Meanwhile we arrived at the feet of the Ural Mountains. The mountain range is a geographically the border between Asia and Europe. And more and more people were living here. Small villages became big cities. And this region south of Yekaterinburg is also a rehabilitation area of the Russians. In the villages most of the houses were build of wood and some of them already collapsed by the snow of the heavy winters. But in the cities it was hard to spot wooden houses, concrete was everywhere and soviet buildings formed the style of the cities. We were more attached to the nature so we went deep into the forest for a hike, where we ended at a nice camping spot in a birch forest next to a beautiful lake.

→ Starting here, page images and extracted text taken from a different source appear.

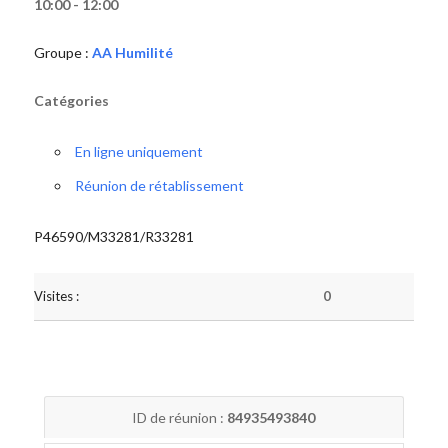
10:00 - 12:00
Groupe :
AA Humilité
Catégories
En ligne uniquement
Réunion de rétablissement
P46590/M33281/R33281
Visites :
0
ID de réunion :
84935493840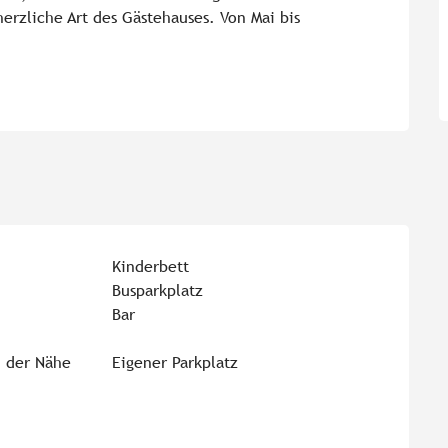
erzliche Art des Gästehauses. Von Mai bis 
Kinderbett
Busparkplatz
Bar
n der Nähe
Eigener Parkplatz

At the end the bad weather also had something good: Less mosquitoes. But then even more ticks. After I came from the forest toilet I’ve found already three nasty blood suckers on my body…
We left the endless forest behind us when arriving in Yekaterinburg – the fourth biggest city in Russia with history. In 1918 Tsar Nicolas II and his family was murdered by the Bolsheviks. Nowadays people see him as a saint and worship to the “Cathedral of the blood” which basement is full of pictures and paintings. With the October revolution in 1917 the Bolsheviks get to power and sent “the enemies” of the new soviet system to prison or eliminated them – therefore also the Tsar. The Ural Mountains were protection wall and source for raw material. In the following years many factories were built and during the World War Second many weapon factories were moved to Yekaterinburg region to protect them for the Nazis. This last until the cold war were the intensity of weapon factories even increased and as a result the city was closed for foreigners until 1990. There was one man who became popular out of this isolation: Boris Yeltsin – the first president from the Russian Federation.
We liked the city with its interesting mix of post-soviet and modern architecture. A red line is going through the center and explains with numbers historical building and places. Without this line we probably would never find them.
But what we could spot was the Asian-European border that was close to Yekaterinburg on the 60th line of longitude. A sign said: Berlin 3020 Kilometer. Direct way.